The bodies of 28 Sudanese army officers, who attempted a coup in 1990 against ex-President Omar al-Bashir, were found in a mass grave in Omdurman, Khartoum's sister city, the government said. parquet Thursday July 23. 

It is the second discovered in Sudan since the fall of the autocrat, who had ruled the country with an iron fist for 30 years. 

It is on the basis of information gathered by a commission of inquiry set up by the prosecutor's office after the overthrow of Omar al-Bashir in August 2019, that the mass grave was found. 

"It took three weeks and the participation of 22 experts from different services to locate it. Operations are underway to exhume the bodies and doctors are carrying out tests to identify them", added in a statement the prosecutor, Tagelsirr al -Hebr. 

These officers surrounded the army headquarters as well as several barracks before being arrested and executed. 

A first mass grave discovered in June

In mid-June, a mass grave containing the bodies of dozens of soldiers (main photo), executed in 1998 by the regime of Omar al-Bashir while they were trying to desert, had been unearthed by the commission charged to investigate the killings in the Ailefoun military camp, south-east of Khartoum. 

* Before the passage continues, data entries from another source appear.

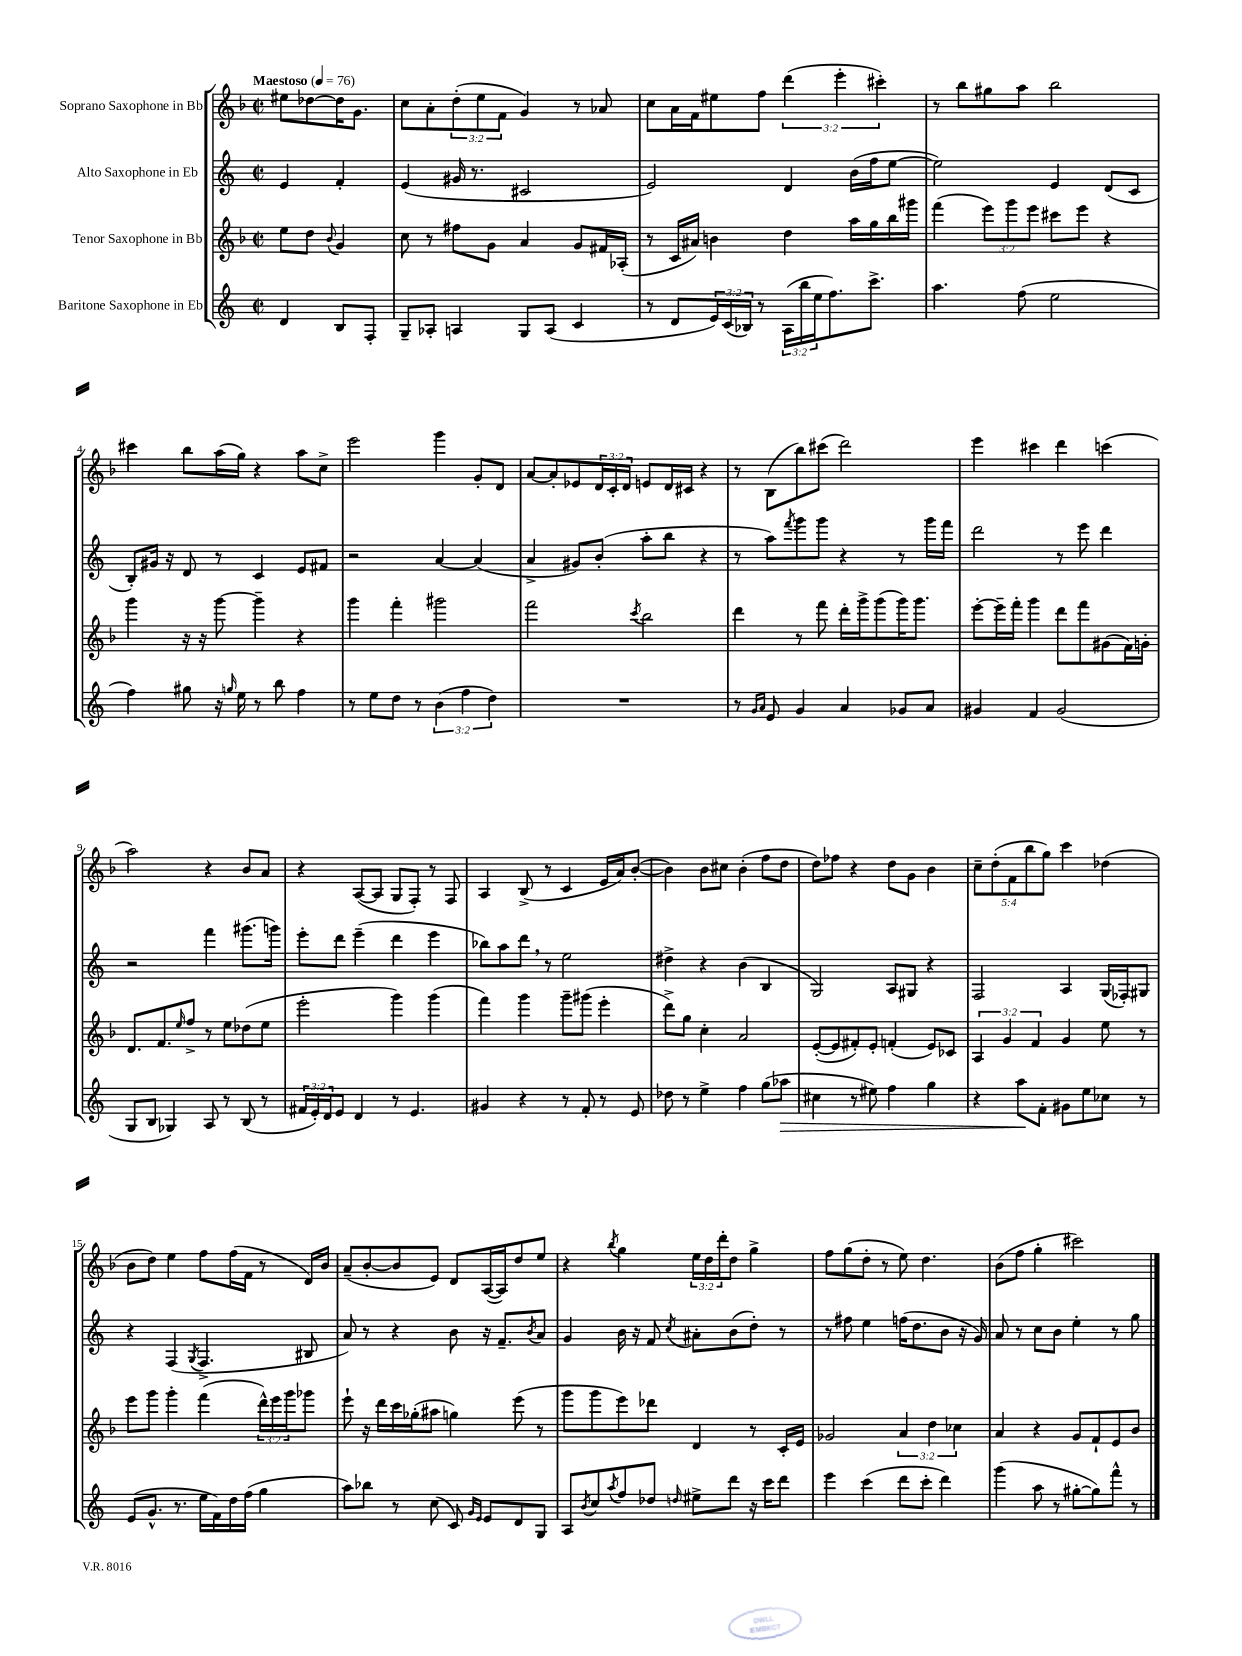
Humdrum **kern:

**kern	**dynam	**kern	**kern	**kern
*part4	*part4	*part3	*part2	*part1
*staff4	*staff4	*staff3	*staff2	*staff1
*I"Baritone Saxophone in Eb	*	*I"Tenor Saxophone in Bb	*I"Alto Saxophone in Eb	*I"Soprano Saxophone in Bb
*clefG2	*	*clefG2	*clefG2	*clefG2
*k[]	*	*k[b-]	*k[]	*k[b-]
*M2/2	*	*M2/2	*M2/2	*M2/2
*met(c|)	*	*met(c|)	*met(c|)	*met(c|)
*MM76	*	*MM76	*MM76	*MM76
=	=	=	=	=
!	!	!	!	!LO:TX:a:B:t=Maestoso
4d/	.	8ee\L	4e/	8ee#X\L
.	.	8dd\J	.	[8dd-X\
.	.	8qqb-/	.	.
8B/L	.	4g/	4f'/	16dd-\K]
.	.	.	.	8.g\J
8F'/J	.	.	.	.
=1	=1	=1	=1	=1
8G~/L	.	8cc\	(4e/	8cc\L
8A-X'/J	.	8r	.	8a'\
4An/	.	8ff#X\L	16g#X/	(12dd'\
.	.	.	8.r	.
.	.	.	.	12ee\
.	.	8g\J	.	.
.	.	.	.	12f\J
8G/L	.	4a/	2c#X/	4g/)
(8A/J	.	.	.	.
4c/	.	8g/L	.	8r
.	.	16f#X/L	.	8a-X/
.	.	(16A-X'/JJ	.	.
=2	=2	=2	=2	=2
8r	.	8r	2e/)	8cc\L
8d/L	.	16c/LL	.	16a\L
.	.	16a#X/JJ)	.	16f\J
24e/L)	.	4bn\	.	8ee#X\
(24c/	.	.	.	.
24B-X/JJ)	.	.	.	.
8r	.	.	.	8ff\J
(24A\LL	.	4dd\	4d/	(6ddd\
24bb\	.	.	.	.
24ee\J	.	.	.	.
8.ff\)	.	.	.	.
.	.	.	.	6eee'\
.	.	16aa\LL	(16b\LL	.
8.ccc^\J	.	16gg\	16ff\J	.
.	.	.	.	6ccc#X'\)
.	.	16bb-\	[8ee\J	.
.	.	16ggg#X\JJ	.	.
=3	=3	=3	=3	=3
4.aa\	.	(4fff\	2ee\])	8r
.	.	.	.	8bb-\L
.	.	12eee\L)	.	8gg#X\
.	.	12ggg\	.	.
(8ff\	.	.	.	8aa\J
.	.	12eee\J	.	.
2ee\	.	8ccc#X\L	4e/	2bb-\
.	.	8eee\J	.	.
.	.	4r	(8d/L	.
.	.	.	8c/J	.
!!LO:LB:g=z
=4	=4	=4	=4	=4
4ff\)	.	4ggg\	8B'/L)	4ccc#X\
.	.	.	16g#X/Jk	.
.	.	.	16r	.
8gg#X\	.	16r	8d/	8bb-\L
.	.	16r	.	.
16r	.	[8ggg\	8r	(16aa\L
16qqggn/	.	.	.	.
16ee\	.	.	.	16gg\JJ)
8r	.	4ggg~\]	4c/	4r
8bb\	.	.	.	.
4ff\	.	4r	8e/L	8aa\L
.	.	.	8f#X/J	8cc^\J
=5	=5	=5	=5	=5
8r	.	4ggg\	2r	2eee\
8ee\L	.	.	.	.
8dd\J	.	4fff'\	.	.
8r	.	.	.	.
(6b\	.	2ggg#X\	[4a/	4ggg\
6ff\	.	.	.	.
.	.	.	(4a/]	8g'/L
6dd\)	.	.	.	.
.	.	.	.	8d/J
=6	=6	=6	=6	=6
1r	.	2fff\	4a^/	[8a/L
.	.	.	.	8a'/]
.	.	.	8g#X/L)	8e-X/
.	.	.	(8b'/J	24d/L
.	.	.	.	24c'/
.	.	.	.	24d/JJ
.	.	8qccc/	.	.
.	.	2bb-\	8aa'\L	8en/L
.	.	.	8bb\J	16d/L
.	.	.	.	16c#X/JJ
.	.	.	4r	4r
=7	=7	=7	=7	=7
8r	.	4ddd\	8r	8r
16qqg/LL	.	.	.	.
16qqa/JJ	.	.	.	.
8e/	.	.	8aa\L)	(8B-\L
.	.	.	8qfff/	.
4g/	.	8r	8ggg\	8bb-\)
.	.	8fff\	8ggg\J	(8ccc#X\J
4a/	.	16ddd'\LL	4r	2ddd\)
.	.	16ggg^\J	.	.
.	.	(8ggg\	.	.
8g-X/L	.	16ggg\K)	8r	.
.	.	8.ggg\J	.	.
8a/J	.	.	16ggg\LL	.
.	.	.	16fff\JJ	.
=8	=8	=8	=8	=8
4g#X/	.	[8eee'\L	2ddd\	4eee\
.	.	16eee~\L]	.	.
.	.	16fff'\JJ	.	.
4f/	.	4ggg\	.	4ccc#X\
(2g#/	.	8ddd\L	8r	4ddd\
.	.	8fff\	8eee\	.
.	.	(8g#X\	4ddd\	(4cccn\
.	.	16f\L)	.	.
.	.	16gn'\JJ	.	.
!!LO:LB:g=z
=9	=9	=9	=9	=9
8G/L	.	8.d/L	2r	2aa\)
8B/J	.	.	.	.
.	.	8.f/	.	.
4G-X/)	.	.	.	.
.	.	16qqee/	.	.
.	.	8ff^/J	.	.
8A/	.	8r	4fff\	4r
8r	.	8ee\L	.	.
(8B/	.	(8dd-X\	(8.ggg#X\L	8b-/L
8r	.	8ee\J	.	8a/J
.	.	.	16gggn\Jk)	.
=10	=10	=10	=10	=10
24f#X/LL	.	2eee'\	8eee'\L	4r
24e'/)	.	.	.	.
24d/J	.	.	.	.
8e/J	.	.	8ddd\J	.
4d/	.	.	(4eee~\	([8A/L
.	.	.	.	8A/J]
8r	.	4ggg\)	4ddd\	8G/L
4.e/	.	.	.	8F'/J)
.	.	(4ggg\	4eee\	8r
.	.	.	.	8F/
=11	=11	=11	=11	=11
4g#X/	.	4fff\)	8bb-X\L)	4A/
.	.	.	8aa\	.
4r	.	4ggg\	8ddd,\J	(8B-^/
.	.	.	8r	8r
8r	.	8ggg~\L	2ee\	4c/
8f'/	.	(8ggg#X\J	.	.
8r	.	4eee'\	.	16e/LL
.	.	.	.	16a/J)
8e/	.	.	.	([8b-'/J
=12	=12	=12	=12	=12
8dd-X\	.	8ddd^\L)	4dd#X^\	4b-\])
8r	.	8gg\J	.	.
4ee^\	.	4cc'\	4r	8b-\L
.	.	.	.	8cc#X\J
4ff\	.	2a/	(4b\	(4b-'\
(8gg\L	.	.	4B/	8ff\L
!	!LO:HP:b	!	!	!
8aa-X\J	>	.	.	8dd\J
=13	=13	=13	=13	=13
4cc#X\	.	([8e'/L	2G/)	8dd\L)
.	.	8e/]	.	8ff-X\J
8r	.	8f#X'/)	.	4r
8ee#X\)	.	8e'/J	.	.
4ff\	.	(4fn'/	8A/L	8dd\L
.	.	.	8G#X/J	8g\J
4gg\	.	8e/L)	4r	4b-\
.	.	8c-X/J	.	.
=14	=14	=14	=14	=14
4r	.	6A/	2F/	10cc~\L
.	.	.	.	(10dd'\
.	.	6g/	.	.
.	.	.	.	10f\
8aa\L	.	.	.	.
.	.	.	.	10bb-\
.	.	6f/	.	.
8f'\J	]	.	.	.
.	.	.	.	10gg\J)
8g#X\L	.	4g/	4A/	4ccc\
8ee\	.	.	.	.
8cc-X\J	.	8ee\	(16G/LL	(4dd-X\
.	.	.	16F-X'/J)	.
8r	.	8r	8G#X/J	.
!!LO:LB:g=z
=15	=15	=15	=15	=15
(8e/L	.	8eee\L	4r	8b-\L
8.g^^/J	.	8ggg\J	.	8dd\J)
.	.	4ggg'\	(4F/	4ee\
8.r	.	.	.	.
.	.	.	8qG/	.
16ee\LL	.	(4fff\	4.F^/	8ff\L
16f\)	.	.	.	.
16dd\	.	.	.	(16ff\L
(16ff\JJ	.	.	.	16f\JJ
4gg\	.	24ddd^^\LL)	.	8r
.	.	24eee\	.	.
.	.	24ggg\J	.	.
.	.	8ggg-X\J	8B#X/	16d/LL)
.	.	.	.	16b-/JJ
=16	=16	=16	=16	=16
8aa\L)	.	8eee`\	8a/)	(8a~/L
8bb-X\J	.	16r	8r	[8b-'/
.	.	16ddd\LL	.	.
8r	.	16ccc\	4r	8b-/]
.	.	(16gg-X'\J	.	.
(8cc\	.	8aa#X\J	.	8e/J)
8c/)	.	4ggn\)	8b\	8d/L
16qqg/LL	.	.	.	.
16qqe/JJ	.	.	.	.
8e/L	.	.	16r	([16A/L
.	.	.	8.f~/L	16A/J])
8d/	.	(8eee\	.	8dd/
.	.	.	8qb/	.
8G/J	.	8r	8a/J	8ee/J
=17	=17	=17	=17	=17
8A/L	.	8ggg\L	4g/	4r
8qb/	.	.	.	.
8cc/	.	8ggg\	.	.
8qaa/	.	.	.	8qbb-/
8ff/	.	8eee\)	16b\	4gg\
.	.	.	16r	.
8dd-X/J	.	8ddd-X\J	8f/	.
16qqddn/	.	.	8qcc/	.
8ee#X^\L	.	4d/	8a#X'\L	24ee\LL
.	.	.	.	24dd\
.	.	.	.	24ddd'\J
8ddd\J	.	.	(8b\	8dd\J
16r	.	8r	8dd'\J)	4gg^\
16ccc\KL	.	.	.	.
8ddd\J	.	16c'/LL	8r	.
.	.	16e/JJ	.	.
=18	=18	=18	=18	=18
4eee\	.	2g-X/	8r	8ff\L
.	.	.	8ff#X\	(8gg\
(4ccc\	.	.	4ee\	8dd'\J
.	.	.	.	8r
8ddd\L	.	6a/	(16ffn\KL	8ee\)
.	.	.	8.dd\	.
8ccc'\J	.	.	.	4.dd\
.	.	6dd\	.	.
4ddd\)	.	.	8b\J	.
.	.	6cc-X\	.	.
.	.	.	16r	.
.	.	.	16g/)	.
=19	=19	=19	=19	=19
(4ggg\	.	4a/	8a/	(8b-\L
.	.	.	8r	8ff\J
8aa\	.	4r	8cc\L	4gg'\
8r	.	.	8b\J	.
[8gg#X'\L	.	8g/L	4ee'\	2ccc#X\)
8gg#\])	.	8f`/	.	.
8fff^^\J	.	8e/	8r	.
8r	.	8b-/J	8gg\	.
==	==	==	==	==
*-	*-	*-	*-	*-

In April 1998, several dozen young conscripts were killed while trying to escape from the insanitary Ailefoum camp where their training was taking place, in order to join their families for the Muslim holiday of Eid al-Adha.  

Rejecting the accusations addressed to them, the Sudanese authorities of the time, responding to ex-President Omar al-Bashir, claimed that the young soldiers had drowned in the Blue Nile. Officially, 55 bodies were recovered after the boat carrying the conscripts sank. 

This official version was quickly contested by survivors, families of victims who have never received the remains of their loved ones, as well as several opposition groups which estimate the number of victims at hundreds. 

Bashir's military regime was using conscripts as a contingent in its war against rebels in the oil-rich region that seceded in 2011.

Opening of the Bashir trial in Khartoum

Since August 2019, Sudan has had a transitional civil-military government, responsible for leading the country for three years. 

Determined to break with the old regime, the latter seeks to re-establish the long-suppressed truth about the atrocities and massacres committed under the Bashir dictatorship. 

Convicted of corruption in December 2019, Omar al-Bashir, who is currently detained in Kober prison in Khartoum, is also facing two arrest warrants from the International Criminal Court (ICC) for "war crimes "," crimes against humanity "and" genocide "in Darfur.  

On Tuesday, the former Sudanese president appeared before a special court in Khartoum where he must answer for the coup that brought him to power in 1989, a trial unprecedented in the Arab world. 

The first hearing lasted only one hour because the room could not accommodate the 191 defense lawyers. The three-judge special court has set August 11 as the next hearing.  

The 76-year-old ex-autocrat and 27 other defendants face the death penalty for overthrowing the democratically elected government of Prime Minister Sadek al-Mahdi 31 years ago.